==== Texte présenté ====

Des scientifiques ont réalisé une première mondiale en simulant avec succès le comportement de matériaux supraconducteurs grâce à l’ordinateur quantique Helios de l’entreprise Quantinuum. Annoncée le 5 novembre, cette découverte pourrait accélérer la mise au point de supraconducteurs fonctionnant à température ambiante, une technologie révolutionnaire pour le transport d’électricité sans aucune perte d’énergie.
Les supraconducteurs sont des matériaux capables de conduire l’électricité avec une efficacité parfaite, sans aucune résistance. Actuellement, ils ne fonctionnent qu’à des températures extrêmement froides. Trouver des matériaux supraconducteurs qui fonctionneraient à température normale transformerait notre façon de transporter et d’utiliser l’énergie.
Une équipe internationale mobilisée
L’équipe* a utilisé Helios, un ordinateur quantique de nouvelle génération équipé de 98 qubits (les unités de calcul quantique). Pour cette expérience, ils ont mobilisé jusqu’à 90 de ces qubits pour simuler le comportement des électrons dans différents types de matériaux supraconducteurs. Cette simulation a atteint une échelle jamais égalée auparavant dans le domaine.
Les chercheurs ont testé trois configurations différentes de supraconductivité et ont réussi à mesurer des « corrélations d’appariement », c’est-à-dire la façon dont les électrons se regroupent par paires dans ces matériaux, un phénomène caractéristique de la supraconductivité.
Un ordinateur quantique d’un nouveau genre
Helios utilise une technologie basée sur des ions de baryum, de minuscules particules chargées électriquement qui sont maintenues en suspension par des champs magnétiques et contrôlées par des lasers. Contrairement aux ordinateurs quantiques précédents qui utilisaient des ions d’ytterbium, le baryum permet d’utiliser des lasers visibles plutôt qu’ultraviolets, ce qui rend la machine moins coûteuse à construire et à faire fonctionner.

==== Enregistrements conservés ====

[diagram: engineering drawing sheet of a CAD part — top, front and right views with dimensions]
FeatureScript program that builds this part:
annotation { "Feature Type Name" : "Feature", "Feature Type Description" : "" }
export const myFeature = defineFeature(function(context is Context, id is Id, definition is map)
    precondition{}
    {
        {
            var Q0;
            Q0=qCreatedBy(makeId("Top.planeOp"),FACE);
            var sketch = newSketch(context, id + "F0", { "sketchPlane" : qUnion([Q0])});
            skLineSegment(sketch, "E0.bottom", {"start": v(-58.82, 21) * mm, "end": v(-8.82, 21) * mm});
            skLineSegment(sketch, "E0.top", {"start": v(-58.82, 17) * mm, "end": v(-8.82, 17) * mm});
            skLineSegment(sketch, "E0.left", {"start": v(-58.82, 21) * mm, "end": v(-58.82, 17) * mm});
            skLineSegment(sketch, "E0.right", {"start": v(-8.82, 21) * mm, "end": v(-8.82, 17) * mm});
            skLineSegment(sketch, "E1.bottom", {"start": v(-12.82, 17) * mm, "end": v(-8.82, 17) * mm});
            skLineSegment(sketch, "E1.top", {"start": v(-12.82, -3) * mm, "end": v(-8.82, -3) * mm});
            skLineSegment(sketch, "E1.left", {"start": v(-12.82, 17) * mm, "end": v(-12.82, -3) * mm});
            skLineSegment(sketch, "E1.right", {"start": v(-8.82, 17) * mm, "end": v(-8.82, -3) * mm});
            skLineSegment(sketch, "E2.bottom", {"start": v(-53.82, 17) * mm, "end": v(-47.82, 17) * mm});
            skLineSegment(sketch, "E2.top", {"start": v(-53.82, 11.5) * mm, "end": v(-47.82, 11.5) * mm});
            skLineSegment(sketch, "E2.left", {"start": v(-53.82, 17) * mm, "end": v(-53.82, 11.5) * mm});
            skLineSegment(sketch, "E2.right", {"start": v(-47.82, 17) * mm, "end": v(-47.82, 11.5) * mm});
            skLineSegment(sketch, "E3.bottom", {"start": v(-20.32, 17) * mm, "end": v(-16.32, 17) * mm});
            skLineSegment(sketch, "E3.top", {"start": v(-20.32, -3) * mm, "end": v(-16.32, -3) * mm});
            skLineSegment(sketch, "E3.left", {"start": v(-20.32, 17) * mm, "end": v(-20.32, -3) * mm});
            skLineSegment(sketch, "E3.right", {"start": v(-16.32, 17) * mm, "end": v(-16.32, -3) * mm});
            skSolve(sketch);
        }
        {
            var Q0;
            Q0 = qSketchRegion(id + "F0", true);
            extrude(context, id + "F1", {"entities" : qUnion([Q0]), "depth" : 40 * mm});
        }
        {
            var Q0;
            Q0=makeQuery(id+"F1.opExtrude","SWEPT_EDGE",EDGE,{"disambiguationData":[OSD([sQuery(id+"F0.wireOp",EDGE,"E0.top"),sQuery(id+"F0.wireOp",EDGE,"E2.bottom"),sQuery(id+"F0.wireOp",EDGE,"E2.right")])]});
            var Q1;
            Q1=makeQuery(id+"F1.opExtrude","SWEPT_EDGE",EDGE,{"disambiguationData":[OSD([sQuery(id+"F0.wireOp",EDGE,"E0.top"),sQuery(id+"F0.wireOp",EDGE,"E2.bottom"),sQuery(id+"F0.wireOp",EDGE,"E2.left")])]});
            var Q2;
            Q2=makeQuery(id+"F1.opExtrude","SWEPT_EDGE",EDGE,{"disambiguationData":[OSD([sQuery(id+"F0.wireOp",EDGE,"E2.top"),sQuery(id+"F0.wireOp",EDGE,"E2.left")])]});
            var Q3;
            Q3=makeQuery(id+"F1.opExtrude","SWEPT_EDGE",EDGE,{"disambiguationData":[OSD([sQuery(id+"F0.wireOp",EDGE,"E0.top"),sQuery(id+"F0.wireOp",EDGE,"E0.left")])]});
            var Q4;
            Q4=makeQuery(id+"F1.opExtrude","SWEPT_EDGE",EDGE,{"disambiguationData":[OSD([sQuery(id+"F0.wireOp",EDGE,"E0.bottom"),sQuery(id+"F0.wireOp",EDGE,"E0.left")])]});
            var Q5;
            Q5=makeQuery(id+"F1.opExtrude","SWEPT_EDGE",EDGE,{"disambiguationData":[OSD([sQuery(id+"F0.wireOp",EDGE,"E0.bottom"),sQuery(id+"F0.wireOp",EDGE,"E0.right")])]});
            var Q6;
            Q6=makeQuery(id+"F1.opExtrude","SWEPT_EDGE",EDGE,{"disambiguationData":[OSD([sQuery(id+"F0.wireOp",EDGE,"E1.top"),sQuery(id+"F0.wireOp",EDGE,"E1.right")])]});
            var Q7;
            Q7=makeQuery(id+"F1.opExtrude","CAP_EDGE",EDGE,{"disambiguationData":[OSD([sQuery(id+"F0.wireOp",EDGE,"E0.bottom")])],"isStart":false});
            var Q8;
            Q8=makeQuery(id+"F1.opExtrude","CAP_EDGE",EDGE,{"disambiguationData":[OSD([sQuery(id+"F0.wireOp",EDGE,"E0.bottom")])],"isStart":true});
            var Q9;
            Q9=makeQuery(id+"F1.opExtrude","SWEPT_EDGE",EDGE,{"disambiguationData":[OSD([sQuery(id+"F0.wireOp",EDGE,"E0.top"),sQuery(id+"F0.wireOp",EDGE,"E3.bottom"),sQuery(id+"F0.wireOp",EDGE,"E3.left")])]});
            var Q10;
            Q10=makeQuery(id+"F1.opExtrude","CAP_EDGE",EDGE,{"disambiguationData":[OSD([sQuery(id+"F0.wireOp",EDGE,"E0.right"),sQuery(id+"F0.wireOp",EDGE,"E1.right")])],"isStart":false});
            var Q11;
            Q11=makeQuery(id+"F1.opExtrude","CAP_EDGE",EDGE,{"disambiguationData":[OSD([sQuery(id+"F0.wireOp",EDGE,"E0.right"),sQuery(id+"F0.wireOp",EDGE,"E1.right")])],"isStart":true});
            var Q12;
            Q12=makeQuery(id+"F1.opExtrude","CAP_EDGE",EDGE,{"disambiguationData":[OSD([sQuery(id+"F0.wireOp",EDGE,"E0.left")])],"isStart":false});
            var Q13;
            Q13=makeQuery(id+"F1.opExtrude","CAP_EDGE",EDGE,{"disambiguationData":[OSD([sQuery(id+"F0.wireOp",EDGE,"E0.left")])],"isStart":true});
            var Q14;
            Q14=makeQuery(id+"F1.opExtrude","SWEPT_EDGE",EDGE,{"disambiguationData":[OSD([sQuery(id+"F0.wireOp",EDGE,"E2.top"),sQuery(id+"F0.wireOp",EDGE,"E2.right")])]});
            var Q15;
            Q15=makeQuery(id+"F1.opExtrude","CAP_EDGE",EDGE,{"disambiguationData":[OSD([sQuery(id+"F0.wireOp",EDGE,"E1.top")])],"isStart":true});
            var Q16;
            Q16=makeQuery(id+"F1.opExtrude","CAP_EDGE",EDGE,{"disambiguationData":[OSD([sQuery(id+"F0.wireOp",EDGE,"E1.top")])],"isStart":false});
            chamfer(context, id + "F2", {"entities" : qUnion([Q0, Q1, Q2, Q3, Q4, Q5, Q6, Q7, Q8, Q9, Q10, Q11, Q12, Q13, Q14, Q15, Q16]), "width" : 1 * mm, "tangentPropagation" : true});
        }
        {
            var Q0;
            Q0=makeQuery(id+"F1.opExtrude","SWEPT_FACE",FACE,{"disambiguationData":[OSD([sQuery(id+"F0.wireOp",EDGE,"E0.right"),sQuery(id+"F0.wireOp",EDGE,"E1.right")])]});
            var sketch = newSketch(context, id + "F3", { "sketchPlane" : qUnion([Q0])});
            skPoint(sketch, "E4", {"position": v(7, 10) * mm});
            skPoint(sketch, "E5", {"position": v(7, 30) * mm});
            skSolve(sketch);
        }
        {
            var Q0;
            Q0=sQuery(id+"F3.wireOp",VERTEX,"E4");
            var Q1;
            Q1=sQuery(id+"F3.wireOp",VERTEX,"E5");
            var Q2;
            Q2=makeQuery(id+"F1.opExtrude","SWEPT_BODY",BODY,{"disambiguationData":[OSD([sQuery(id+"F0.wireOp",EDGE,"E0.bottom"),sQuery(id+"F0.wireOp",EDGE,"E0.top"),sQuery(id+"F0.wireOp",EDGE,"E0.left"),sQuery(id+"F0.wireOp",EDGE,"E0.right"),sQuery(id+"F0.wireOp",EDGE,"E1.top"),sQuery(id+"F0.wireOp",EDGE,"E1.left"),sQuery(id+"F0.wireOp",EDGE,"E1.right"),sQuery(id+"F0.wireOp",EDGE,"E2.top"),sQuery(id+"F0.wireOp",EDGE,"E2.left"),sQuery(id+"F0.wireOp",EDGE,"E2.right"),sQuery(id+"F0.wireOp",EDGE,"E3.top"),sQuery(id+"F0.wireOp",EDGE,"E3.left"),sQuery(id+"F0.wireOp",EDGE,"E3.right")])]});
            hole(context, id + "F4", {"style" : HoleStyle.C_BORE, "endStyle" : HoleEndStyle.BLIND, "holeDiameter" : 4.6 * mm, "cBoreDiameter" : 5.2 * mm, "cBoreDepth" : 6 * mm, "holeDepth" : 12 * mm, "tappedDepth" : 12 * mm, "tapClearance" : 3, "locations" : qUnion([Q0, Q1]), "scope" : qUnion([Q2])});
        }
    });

====

◆ **Consigne 1**: Relevez tous les nombres écrits en chiffres dans l'article sur la simulation des supraconducteurs.
◆ **Consigne 2**: Rédigez la suite de l'article sur la simulation des supraconducteurs par l'ordinateur quantique Helios à partir de sa dernière phrase.

◆ **Corrigé 1**: 5 (dans « 5 novembre »), 98, 90

◆ **Corrigé 2**:
L’atout majeur d’Helios réside dans sa « connectivité totale » : chaque qubit peut communiquer directement avec n’importe quel autre qubit du système. « Ces résultats montrent qu’un ordinateur quantique peut créer et sonder de manière fiable des états physiquement pertinents avec des corrélations d’appariement supraconducteur, ouvrant une voie à l’exploration de la supraconductivité », écrivent les auteurs dans leur publication.
Henrik Dreyer, directeur scientifique chez Quantinuum et co-auteur de l’étude, explique que les ordinateurs classiques peuvent aussi simuler ces phénomènes, mais qu’ils rencontrent des limites importantes lorsque les systèmes deviennent trop grands ou qu’ils évoluent dans le temps. L’ordinateur quantique a permis d’obtenir des résultats en quelques heures là où les méthodes traditionnelles auraient nécessité un temps incalculable.
Des applications concrètes en vue
Quantinuum a déjà établi des partenariats avec de grandes entreprises comme Amgen, BMW, JPMorgan Chase et SoftBank pour utiliser Helios dans leurs recherches. Singapour deviendra en 2026 le premier pays hors des États-Unis à accueillir cet ordinateur quantique.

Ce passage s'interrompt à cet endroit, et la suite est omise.